May 9 FluTrackers thread
FluTrackers human H7N9 case list

 

US flu shows more signs of decline

Flu activity in the United States continued to decline last week, with activity in some northeastern states still higher than in other areas but below baseline levels for influenza-like illness (ILI), the Centers for Disease Control and Prevention (CDC) said today.

A not-unexpected late-season increase of influenza B, along with H3N2, has been responsible for much of the nation's late-season flu activity, especially in the northeast, the agency said.

For the nation as a whole, the percentage of clinic visits for ILI dropped from 1.5% to 1.2%, and deaths from flu and pneumonia remained below the epidemic threshold at 6.8%. No new pediatric flu deaths were reported, keeping the season's total at 91.

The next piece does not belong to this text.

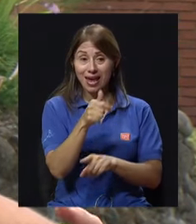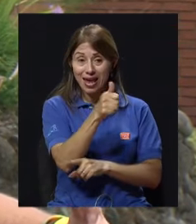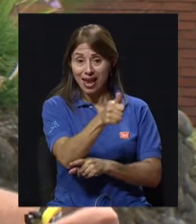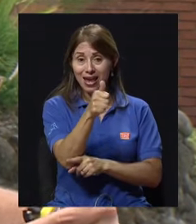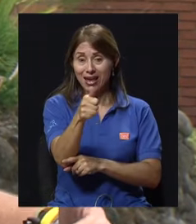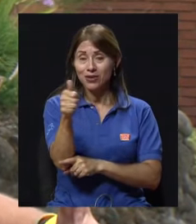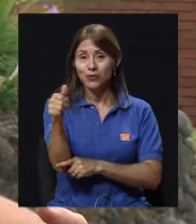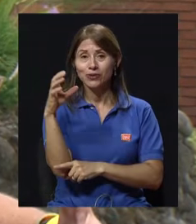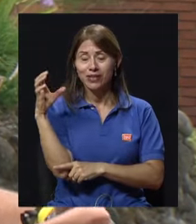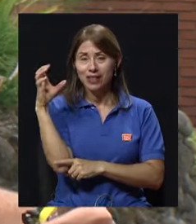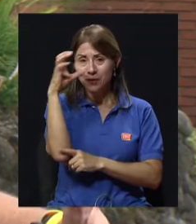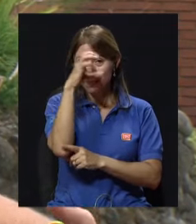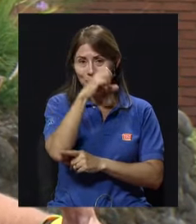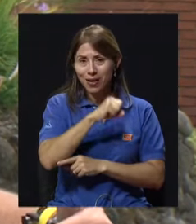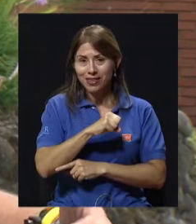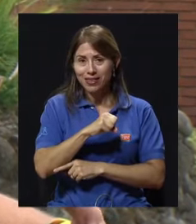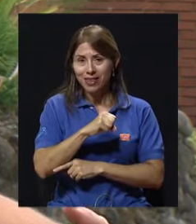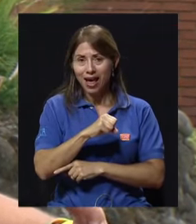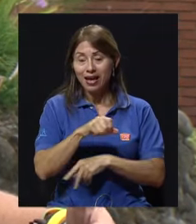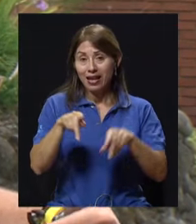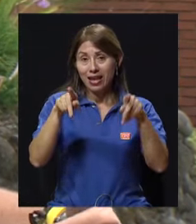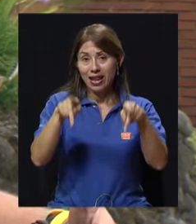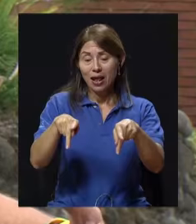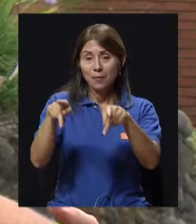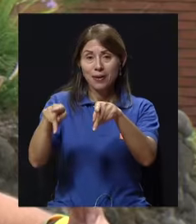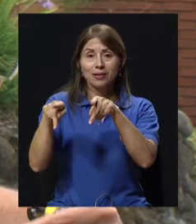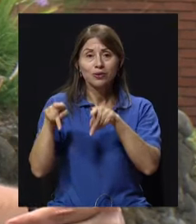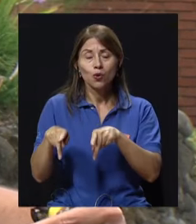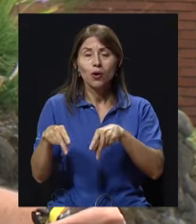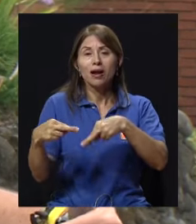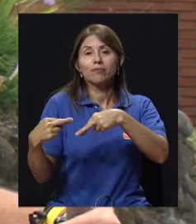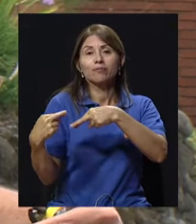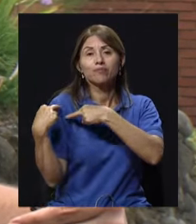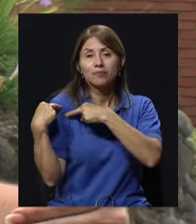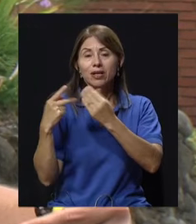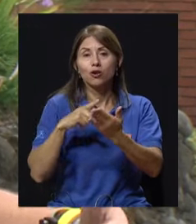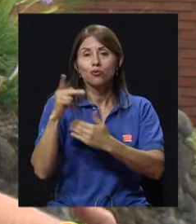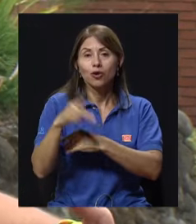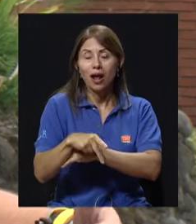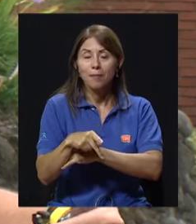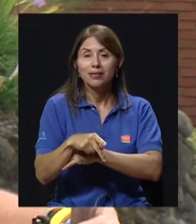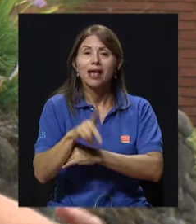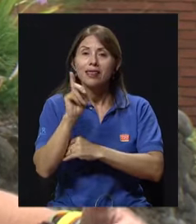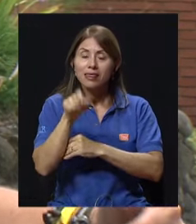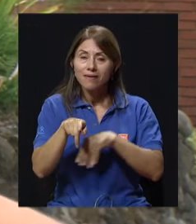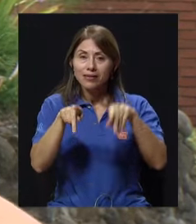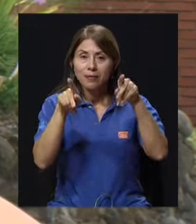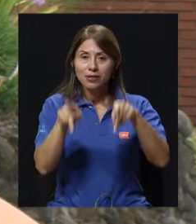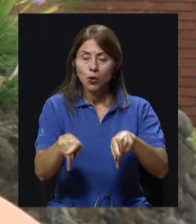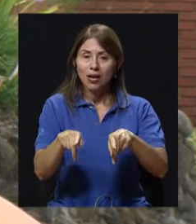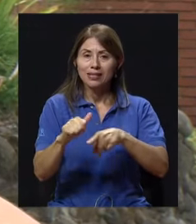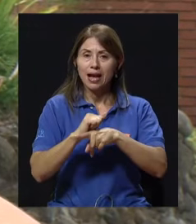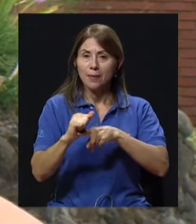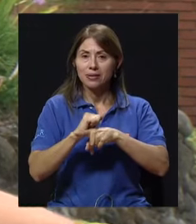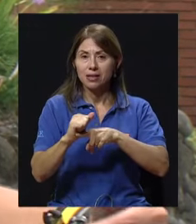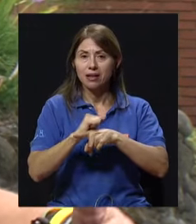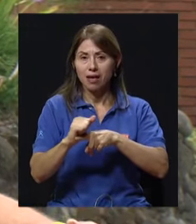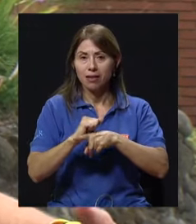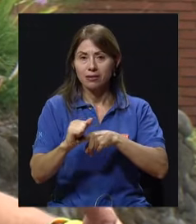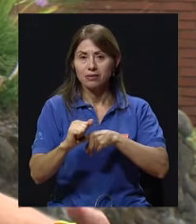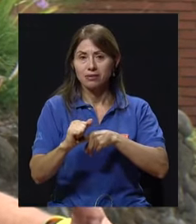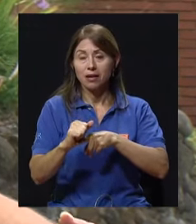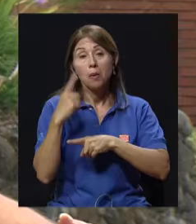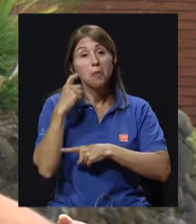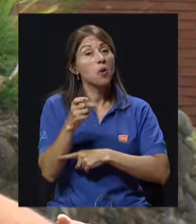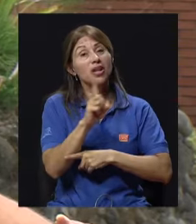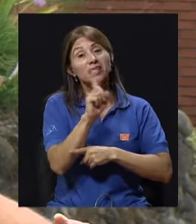conscientes de que la persona que van a tener a cargo para los programas sean personas capacitadas, porque si no,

Widespread geographic flu activity was reported by Guam, plus four states, all of them in the Northeast: Connecticut, Massachusetts, New York, and Rhode Island. Only one state—Minnesota—reported low flulike activity, a measure of clinic visits for flu, with the rest of the states reporting minimal levels.

Elsewhere, flu levels continued to tail off in Europe, with low intensity activity or no geographic spread reported by 24 countries, the European Centre for Disease Prevention and Control (ECDC) said today. Of respiratory specimens tested last week, only 5% were positive for influenza.